Apr 13, 2009

Hungarian Notation in Ruby?

Way back when I was first learning to program, I was quickly introduced to the Win32 C API, which uses a lot of Hungarian notation on the variable names. This got really annoying really quickly, especially back then when there was a difference between a "long pointer" and a "short pointer", you'd get stuff like "g_lpasz_..." which means "long pointer to an array of zero-terminated strings, which happens to be a global variable". It can get nastier.
Eventually I dropped this, because in C/C++ you explicitly declare the type of a variable anyway, and the IDE that I used at the time (Visual Studio) would display the type anyway. It was both redundant and slightly verbose, so it didn't really come as a surprise that when I came to Java in university and saw that it did not use this notation that maybe it was worth ditching (it's one of the few things that Java ditched from C++ that I actually agreed with). So now I don't use it when I'm programming C++.

Most of the time these days, I'm not programming in C++. While I still like the language - probably because I haven't found a language that does what it does well better, namely execution speed with OOP/generics - most of the projects I seem to do are better suited to Ruby - there are probably better languages to use for some of the things I do (OORegress would probably be better off in Scala since it does number crunching) but whatever.

As my apps and web apps get more complex however, I'm thinking some sort of very basic type system would be in order. Since in Ruby you can never be really certain what type a variable is (I've been bitten in the ass in Rails by Hash vs. HashWithIndifferentAccess), having some sort of hint to other programmers what type the variable should be would be quite helpful. Just a thought.

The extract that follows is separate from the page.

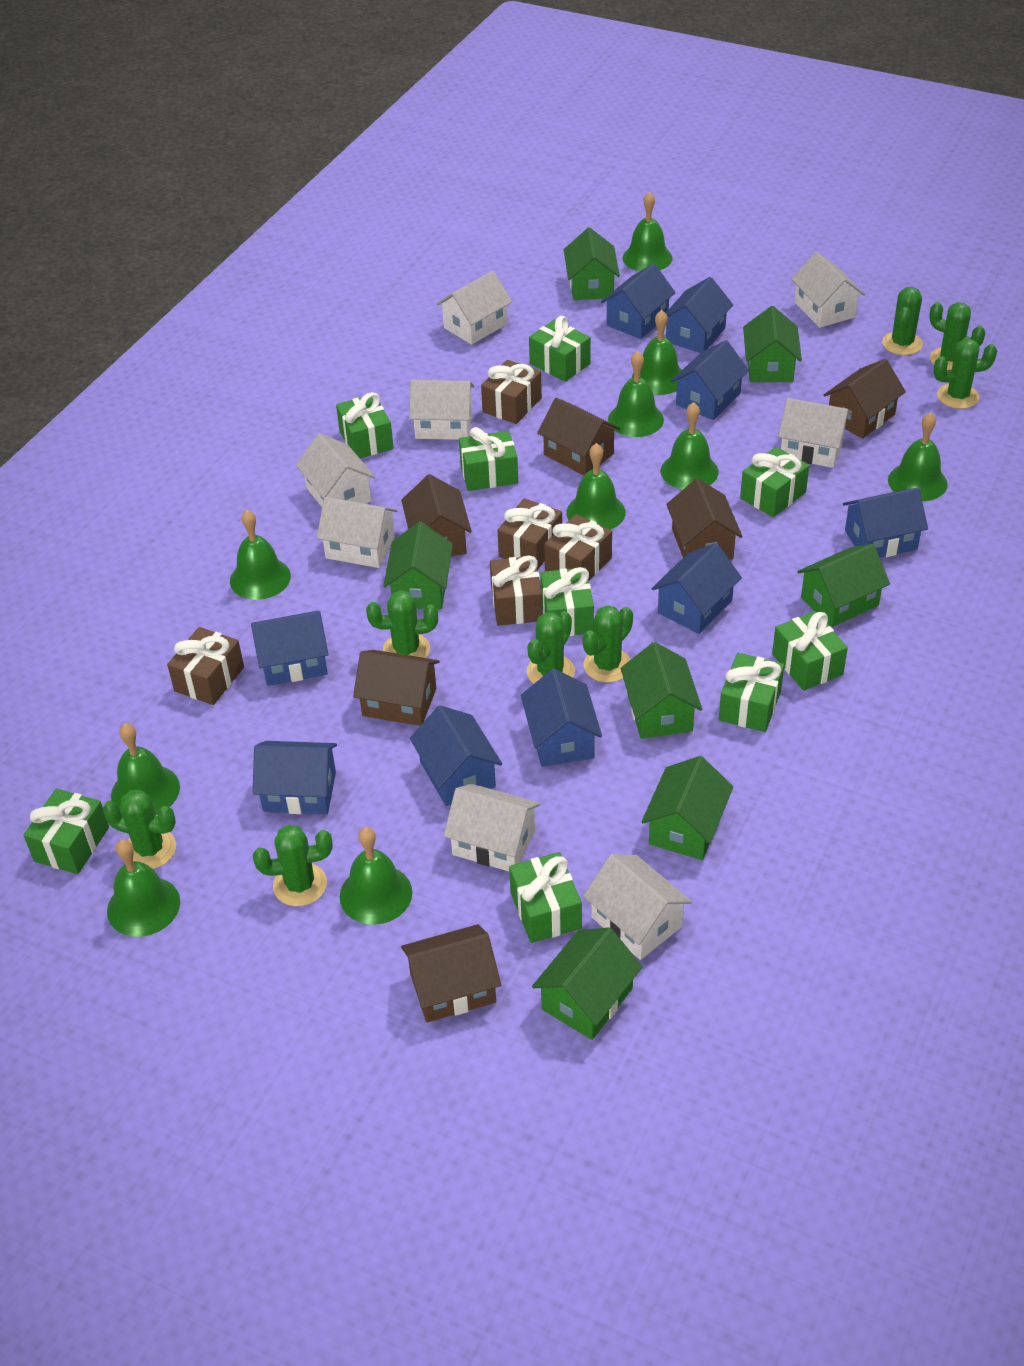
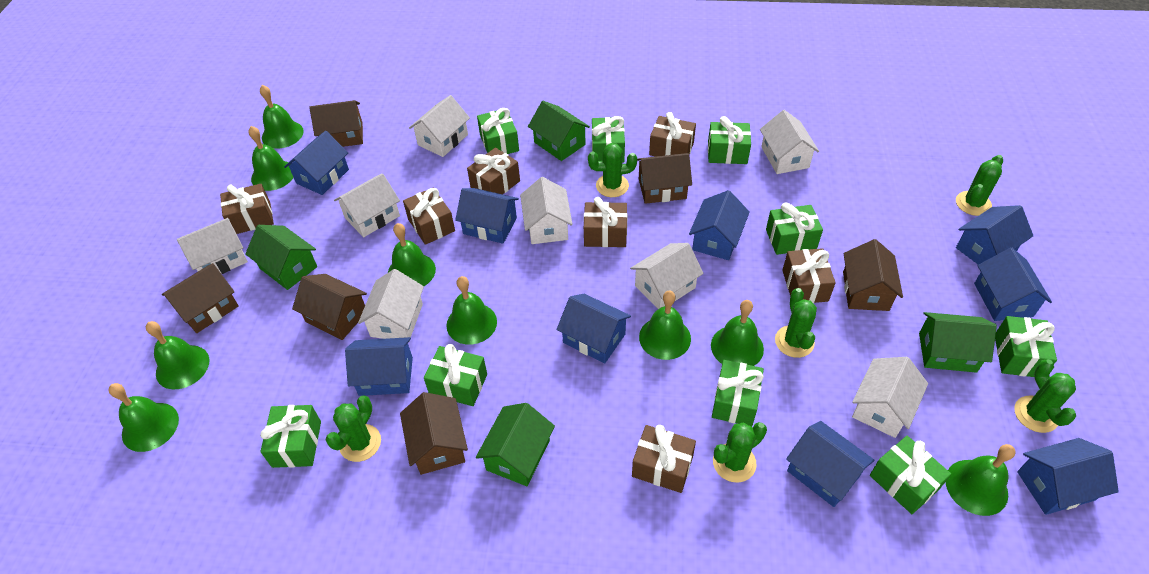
brown gift: 5 -> 7
green bell: 10 -> 9
green cactus: 8 -> 6
green house: 7 -> 4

Like most things, it is best to use it sparingly. If your Hungarian notation portion has more than say 5 characters in it, it's getting a little long. Plus since in Ruby a parameter may have more than one expected type - in Rails, ActiveRecord::Base#find can take an integer or a symbol for the first parameter - and lists can be heterogeneous there are situations where the system may not be comprehensive enough for what you need. However for 90% of the times, I think it would be an improvement.


Sung said...

This is terrible advice IMHO. A few points:

> "g_lpasz_..." which means "long pointer to an array of zero-terminated strings, which happens to be a global variable"

From what I've read, Hungarian notation was conceived as a way to note the intent of a variable, and not its type. The mass misinterpretation of this practice led to tremendous amounts of pain.

And all for naught: the compiler most certainly knows what type a variable is. If one turned on the compiler's warnings feature, it could have told you when a poor variable was about to be abused. You could even set it to stop the build if it found an implicit cast.

An implicit cast! Therein lies the problem. C and C++ programmers of the nineties were obsessed about variable types because C and C++ are weakly typed languages. They will make all sorts of horrible assumptions all in the name of speed and simple compiler implementation. Declaring your variables to a *_t at compile time is a speed hack, not a protective measure.

> As my apps and web apps get more complex however, I'm thinking some sort of very basic type system would be in order. Since in Ruby you can never be really certain what type a variable is ...

Ruby has much more than a "basic type system". Since everything is an object, including numbers (which are primitives in most languages), you can always find out what type a variable is:

str = "foo"
str.class # => String
str.kind_of? String # => true

Furthermore, Ruby is a strongly typed language: 2 + "foo" is going to result in a TypeError exception, not a mangled string like it does in C.

Ruby's main problems have more to do with object mutability; e.g. the global interpreter lock and unsafe threading issues. Ruby is a victim of its expressiveness, not its typing.

The application programmers of the nineties used corrupted Hungarian notation as a way to manage the shortcomings of their systems. It made a certain kind of sense to the programmer that was intimately manipulating the stack, mallocing this and freeing that. But it was an attempt to battle complexity with complexity, simulating register machines in order to think at a higher level.

It was a total failure. Please don't promote this to the Ruby community!

(Joel Spolsky on System Hungarian vs Hungarian Apps)

Rob Britton said...

Re-reading that comment, I guess it gives the impression that I meant Ruby has a basic type system. That is far from the case and I am well aware that Ruby has a strongly typed system. My point was more that Hungarian may be more useful in Ruby than in C/C++ because Ruby has a dynamic type system. A lot of the time when programming in Ruby a variable will only ever have a single type and it is nice to put that little bit of documentation there to let other programmers know what the the type of the variable should be.

Anyway this was more of a passing thought than an actual recommendation, and I don't think it should be used to the same extent that it was in C/C++ (g_lpasz is overkill). For example, I was thinking more of a little note like aMyVar or sMyVar to denote strings and arrays. I've had problems once in a while where a method is expecting an array but gets a string, but since the two classes have such a similar set of methods you end up with strange/unexpected behaviour as opposed to errors. I don't think that Hungarian notation will in any way fix this, but I don't think it could hurt if used in moderation - although that comment there is spelling doom, when do programmer ever do something in moderation?